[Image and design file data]
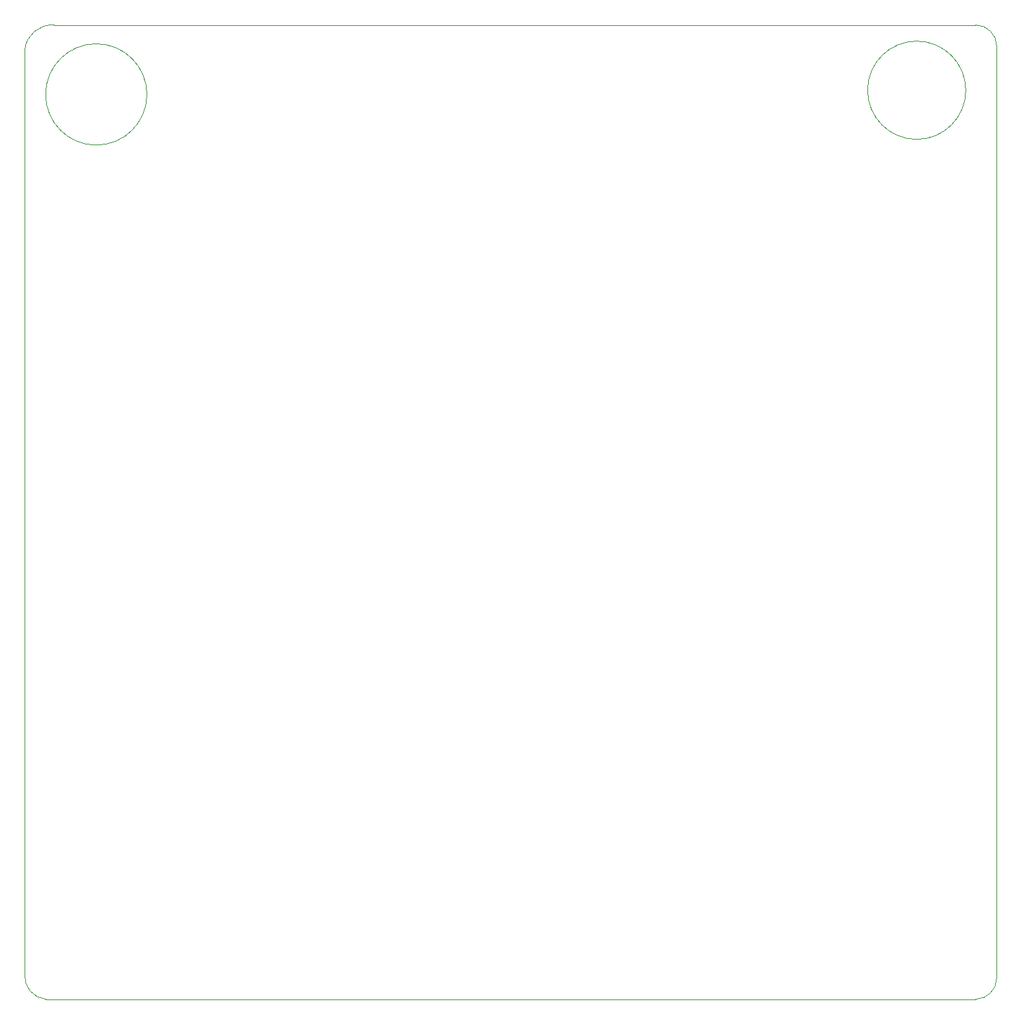
<source format=gm1>
G04 #@! TF.FileFunction,Profile,NP*
%FSLAX46Y46*%
G04 Gerber Fmt 4.6, Leading zero omitted, Abs format (unit mm)*
G04 Created by KiCad (PCBNEW 4.0.2+dfsg1-2~bpo8+1-stable) date Tue 05 Jul 2016 08:57:00 AM CDT*
%MOMM*%
G01*
G04 APERTURE LIST*
%ADD10C,0.100000*%
G04 APERTURE END LIST*
D10*
X19050000Y-134112000D02*
X19177000Y-134112000D01*
X19177000Y-134112000D02*
X19304000Y-134112000D01*
X16510000Y-69850000D02*
X16510000Y-131064000D01*
X19304000Y-134112000D02*
X131318000Y-134112000D01*
X131318000Y-16510000D02*
X20066000Y-16510000D01*
X133858000Y-19050000D02*
X133858000Y-131572000D01*
X20066000Y-16510000D02*
G75*
G03X16510000Y-19558000I-254000J-3302000D01*
G01*
X133858000Y-19050000D02*
G75*
G03X131318000Y-16510000I-2540000J0D01*
G01*
X16510000Y-131064000D02*
G75*
G03X19050000Y-134112000I2794000J-254000D01*
G01*
X131318000Y-134112000D02*
G75*
G03X133858000Y-131572000I0J2540000D01*
G01*
X31263130Y-24892000D02*
G75*
G03X31263130Y-24892000I-6117130J0D01*
G01*
X130135690Y-24384000D02*
G75*
G03X130135690Y-24384000I-5929690J0D01*
G01*
X16510000Y-69850000D02*
X16510000Y-19558000D01*
M02*

</source>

Aim of the exercise. An exact copy of the records above is wanted, with the pictures omitted.

Output of the task.
<source format=gm1>
G04 #@! TF.FileFunction,Profile,NP*
%FSLAX46Y46*%
G04 Gerber Fmt 4.6, Leading zero omitted, Abs format (unit mm)*
G04 Created by KiCad (PCBNEW 4.0.2+dfsg1-2~bpo8+1-stable) date Tue 05 Jul 2016 08:57:00 AM CDT*
%MOMM*%
G01*
G04 APERTURE LIST*
%ADD10C,0.100000*%
G04 APERTURE END LIST*
D10*
X19050000Y-134112000D02*
X19177000Y-134112000D01*
X19177000Y-134112000D02*
X19304000Y-134112000D01*
X16510000Y-69850000D02*
X16510000Y-131064000D01*
X19304000Y-134112000D02*
X131318000Y-134112000D01*
X131318000Y-16510000D02*
X20066000Y-16510000D01*
X133858000Y-19050000D02*
X133858000Y-131572000D01*
X20066000Y-16510000D02*
G75*
G03X16510000Y-19558000I-254000J-3302000D01*
G01*
X133858000Y-19050000D02*
G75*
G03X131318000Y-16510000I-2540000J0D01*
G01*
X16510000Y-131064000D02*
G75*
G03X19050000Y-134112000I2794000J-254000D01*
G01*
X131318000Y-134112000D02*
G75*
G03X133858000Y-131572000I0J2540000D01*
G01*
X31263130Y-24892000D02*
G75*
G03X31263130Y-24892000I-6117130J0D01*
G01*
X130135690Y-24384000D02*
G75*
G03X130135690Y-24384000I-5929690J0D01*
G01*
X16510000Y-69850000D02*
X16510000Y-19558000D01*
M02*

</source>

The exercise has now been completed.